One self proclaimed doodler I found on Flikr is Margaret Storer-Roche'. Her work is amazing and she obviously has a lot of natural talent. Her doodles range from totally abstract to providing little commentaries on moments in her life.

She has turned these doodles into cards on her website / blog Water Blossoms

She seems to like hearts and has a whole series of these heart shaped images.

She uses colored pens, black pens, pencil, and watercolor.

I love this image and the vibrant color. She often incorporates little statements or quotes into her drawings. I think I see a Mary Emerling influence here.

Here are a couple of examples using a variation in pen colors.

I love the message here :: Simplify ::

Check out her blog for more inspiration !


niartist said...

these are so beautiful! I'd have them framed and put on walls. I'm a sucker for pen and ink art.

Lauren said...

They really are beautiful. I wish my doodles were pretty... they're totally not :)

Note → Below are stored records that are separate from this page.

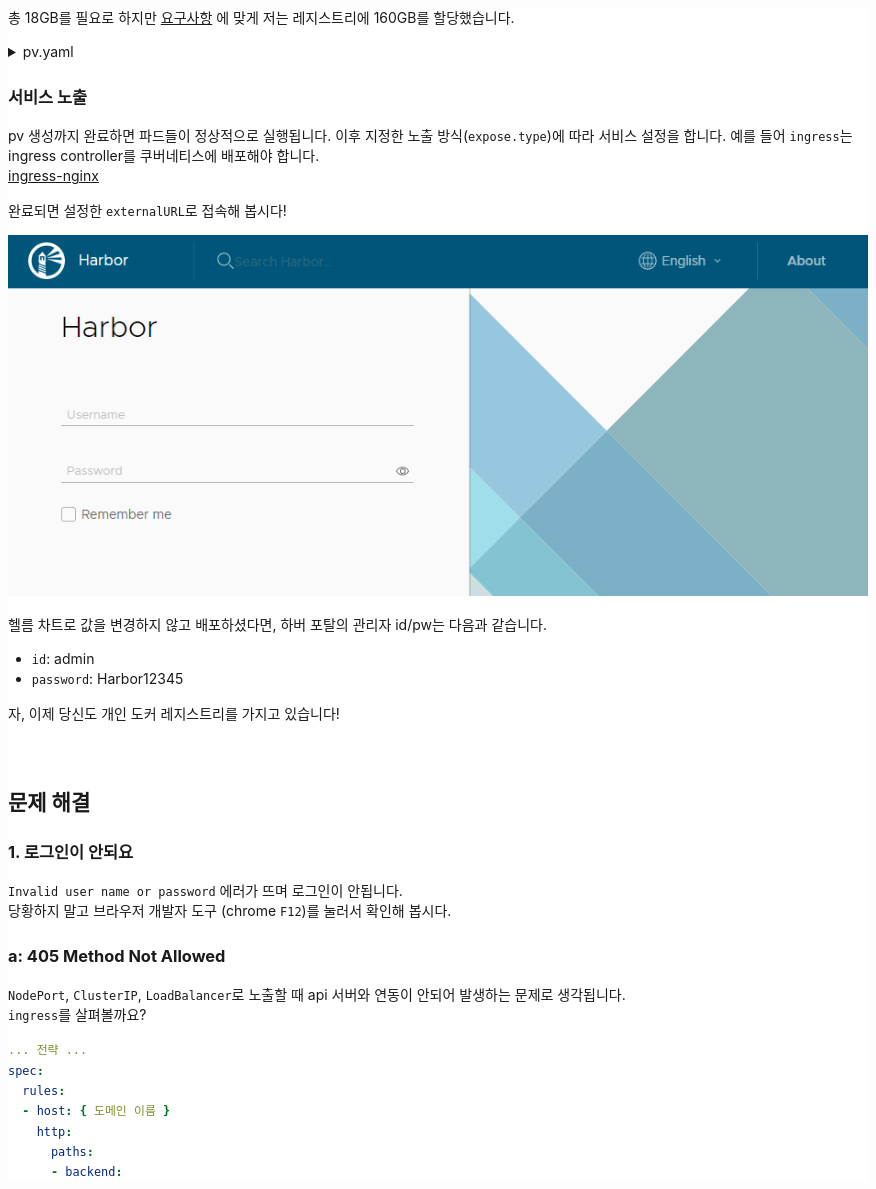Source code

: 총 18GB를 필요로 하지만
[요구사항](#요구사항) 에 맞게 저는 레지스트리에 160GB를 할당했습니다.  
<details markdown="1"><summary>pv.yaml</summary></details>

### 서비스 노출

pv 생성까지 완료하면 파드들이 정상적으로 실행됩니다.
이후 지정한 노출 방식(```expose.type```)에 따라 서비스 설정을 합니다.
예를 들어 ```ingress```는 ingress controller를 쿠버네티스에 배포해야 합니다.  
[ingress-nginx](https://kubernetes.github.io/ingress-nginx/deploy/#bare-metal)

완료되면 설정한 ```externalURL```로 접속해 봅시다!

<p align="center">
<img src="/assets/img/install-harbor/harbor-portal.png"/>
</p>

헬름 차트로 값을 변경하지 않고 배포하셨다면,
하버 포탈의 관리자 id/pw는 다음과 같습니다.

* ```id```: admin
* ```password```: Harbor12345

자, 이제 당신도 개인 도커 레지스트리를 가지고 있습니다!

<br/>

## 문제 해결



### 1. 로그인이 안되요

```Invalid user name or password``` 에러가 뜨며 로그인이 안됩니다.  
당황하지 말고 브라우저 개발자 도구 (chrome ```F12```)를 눌러서 확인해 봅시다. 

### a: 405 Method Not Allowed

```NodePort```, ```ClusterIP```, ```LoadBalancer```로 노출할 때
api 서버와 연동이 안되어 발생하는 문제로 생각됩니다.  
```ingress```를 살펴볼까요?
```yaml
... 전략 ...
spec:
  rules:
  - host: { 도메인 이름 }
    http:
      paths:
      - backend:
```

Really interesting info & thanks for sharing!!

Sanity Fair said...

An interesting thought. I remember coming across a book called Presidential Doodles - very thought provoking (and sometimes scary) to see where presidential minds wandered :)

Tricia - Avolli said...

Some of the most intimidating doodles I've ever seen...just beautiful and nothing even close has ever come from my jealous.

Tricia - Avolli

Anonymous said...

Thank you for doodling! :-) I have to keep scrap paper around me at all times to keep from getting ink all over important papers...
But in all seriousness- I love that you took the time to point out that doodling is healthy - the pictures are gorgeous, and even more: I love the fact that more people are recognizing the importance of uninhibited and unstructured creative expression!!!!